Soldiers of the elite National Force have been sent to central-western Brazil where hundreds of Terena Indians are occupying a ranch they say is on ancestral lands, the Justice Ministry said Wednesday.

In a statement posted on its website, the ministry said a contingent of 110 soldiers had been dispatched to Mato Grosso do Sul state, which has recently seen growing tensions between Indians and ranchers.

"The objective is to guarantee public order and avoid conflicts," Justice Minister Jose Eduardo Cardozo said in the statement.

Some 200 Terena Indians occupied the Buriti ranch on May 15. Two weeks later police evicted them in a violent clash during which one Indian was shot dead and five officers were injured. The next day, the Indians occupied the ranch again.

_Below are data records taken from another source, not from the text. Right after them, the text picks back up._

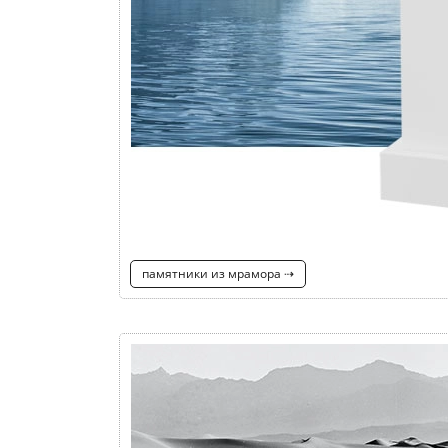
памятники из мрамора ⇢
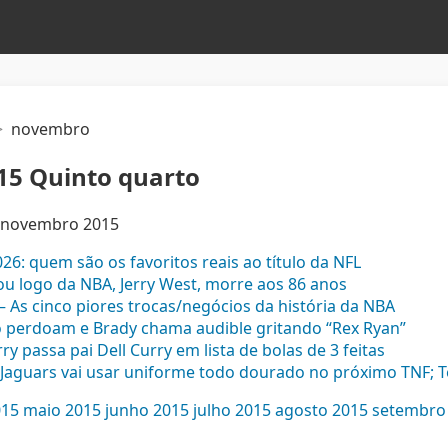
novembro
15 Quinto quarto
de novembro 2015
26: quem são os favoritos reais ao título da NFL
ou logo da NBA, Jerry West, morre aos 86 anos
– As cinco piores trocas/negócios da história da NBA
o perdoam e Brady chama audible gritando “Rex Ryan”
y passa pai Dell Curry em lista de bolas de 3 feitas
e Jaguars vai usar uniforme todo dourado no próximo TNF; Te
015
maio 2015
junho 2015
julho 2015
agosto 2015
setembro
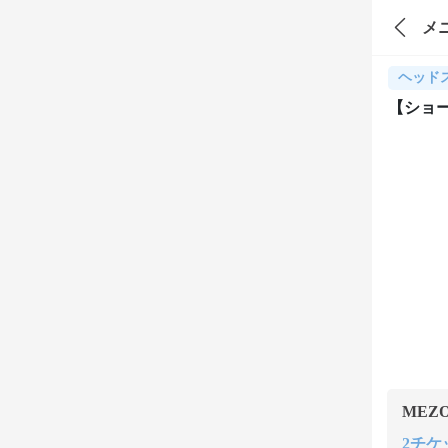
メ
ヘッド
【ショ
MEZ
2チケッ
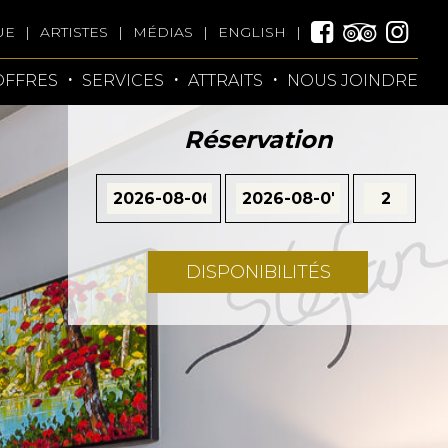
UE
ARTISTES
MÉDIAS
ENGLISH
OFFRES
SERVICES
ATTRAITS
NOUS JOINDRE
Réservation
DISPONIBILITÉS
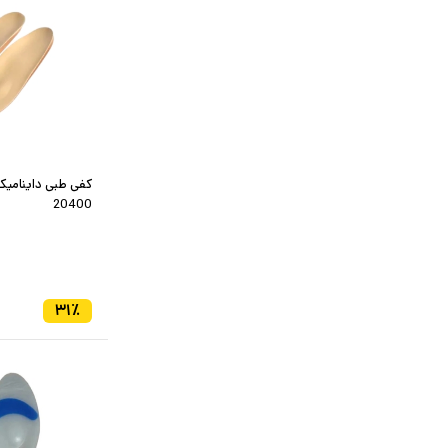
کفی طبی داینامی
20400
۳۱
٪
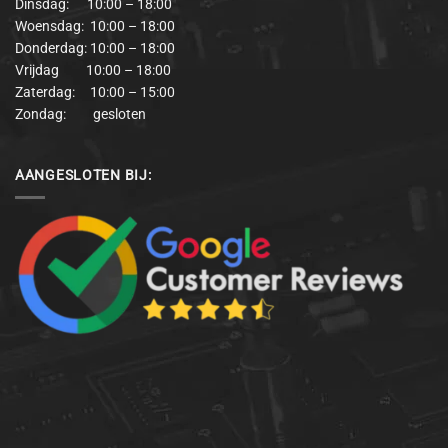
Dinsdag: 10:00 – 18:00
Woensdag: 10:00 – 18:00
Donderdag: 10:00 – 18:00
Vrijdag 10:00 – 18:00
Zaterdag: 10:00 – 15:00
Zondag: gesloten
AANGESLOTEN BIJ:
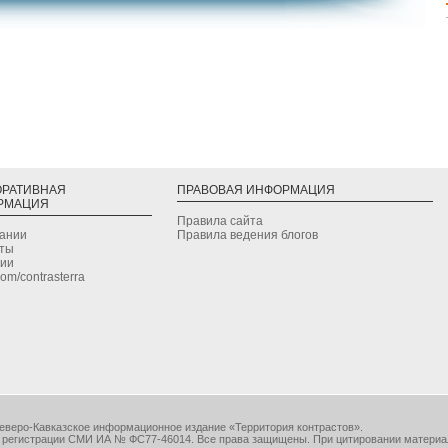
ОРАТИВНАЯ
ПРАВОВАЯ ИНФОРМАЦИЯ
РМАЦИЯ
Правила сайта
дании
Правила ведения блогов
кты
сии
.com/contrasterra
еверо-Кавказское информационное издание «Территория контрастов».
 регистрации СМИ ИА № ФС77-46014. Все права защищены. При цитировании материа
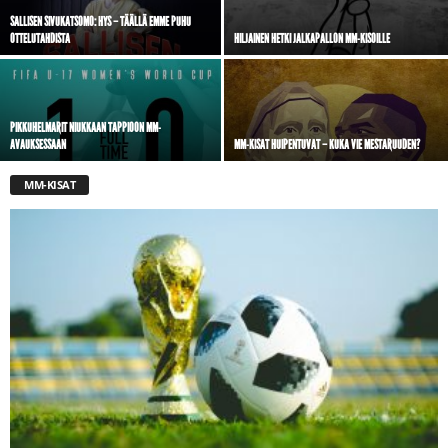
SALLISEN SIVUKATSOMO: HYS – TÄÄLLÄ EMME PUHU
OTTELUTAHDISTA
HILJAINEN HETKI JALKAPALLON MM-KISOILLE
PIKKUHELMARIT NIUKKAAN TAPPIOON MM-
AVAUKSESSAAN
MM-KISAT HUIPENTUVAT – KUKA VIE MESTARUUDEN?
MM-KISAT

A new eviction order was issued, and Funai, the federal indigenous affairs agency, was told to peacefully move the Indians off the ranch on Wednesday. Funai's press office said a judge suspended the new eviction notice until a federal court rules on the case.

The Indians are also protesting a proposed constitutional amendment that would reduce the role played by Funai in demarcating land for Indian reservations.

Under the proposal, Congress and other federal agencies like the government's agricultural research institute would also have a say in the demarcation of indigenous territory.

The amendment is backed by the congressional caucus of rural property owners, which says the present demarcation system reduces their production possibilities.